··· PAGE

DocumentDB Basics

Introduction

DocumentDB, as its name implies, stores data as "documents," which are actually JSON objects.

In a relational database, records are stored as rows on a table with specific columns using a defined schema. However, on a document store, records are documents and each one contains specific properties, schema-free.

To understand the differences between a relational and a document database, let’s consider the following table.

Table 1-a: Main Differences between a Relational and Document Database

A relational database table has a fixed structure, and in order to make changes to a table, such as adding a new column, changing a specific column to allow NULL values, or changing a data type, it is necessary to modify the table’s schema, which can create side effects for the existing data already stored in the table.

Because DocumentDB is schema-free, it is not subject to the constraints that relational databases are. In today’s world, where application and software development are associated with frequently evolving data schemas, document databases are a great match.

Let’s look at how some example data would be stored in a traditional relational table and how it would be stored in a document database.

Table 1-b: Example Data Stored in a Relational Database Table

As we can see, the data is structured in a tabular format with all records having the same number of columns. Note that I use an Age column for simplicity; in a real database I'd use a Date-of-Birth column.

However, consider the record highlighted in yellow. This record has values in the FirstName, LastName, and Age columns, but the column Active doesn’t have a value; therefore, it is set to NULL. The other records, contrary to the one in yellow, have values in all their columns.

······
··· STORED DATA

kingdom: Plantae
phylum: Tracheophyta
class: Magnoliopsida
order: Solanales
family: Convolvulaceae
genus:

······

• [WHAT YOU NEED TO DO]
a: Answer these questions from the DocumentDB basics text:
(i) What are DocumentDB's "documents" actually?
(ii) What column would the author use in a real database instead of Age?
(iii) Which column is set to NULL in the record highlighted in yellow?
b: Carry on the DocumentDB basics text from its final sentence.

• [PER-TASK OUTPUTS]
a:
(i) JSON objects.
(ii) A Date-of-Birth column.
(iii) The Active column.

b:
Although the tabular format can accommodate records that do not necessarily have values in the same number of columns (by using NULL values in columns that do not have a value), it still requires those records to have that column, since the schema enforces it.

If we were to accommodate this same data in a nonrelational document database such as DocumentDB, it would look as follows.

Table 1-c: Example Data Stored in a Nonrelational Document Database

For illustrative purposes only, the data in the previous table is shown in a tabular format, which resembles the format a relational database table uses. However, a document database does not store the data in a tabular format, but instead as a binary representation of the JSON data.

What is known as a table in a relational database context is called a collection of documents in a document database or, simply put, a collection.

Notice that the main differences between relational and nonrelational document databases are that in nonrelational document databases records are called documents and they only store values for properties being used (which would correspond to columns in a relational table). Therefore, NULL properties do not need to be represented within documents, as they are not enforced by a schema.

Furthermore, a nonrelational document database allows documents to store subproperties, which cannot be stored explicitly within a relational table. An example of this would be replacing the FirstName and LastName properties with a FullName property with two subproperties called First and Last.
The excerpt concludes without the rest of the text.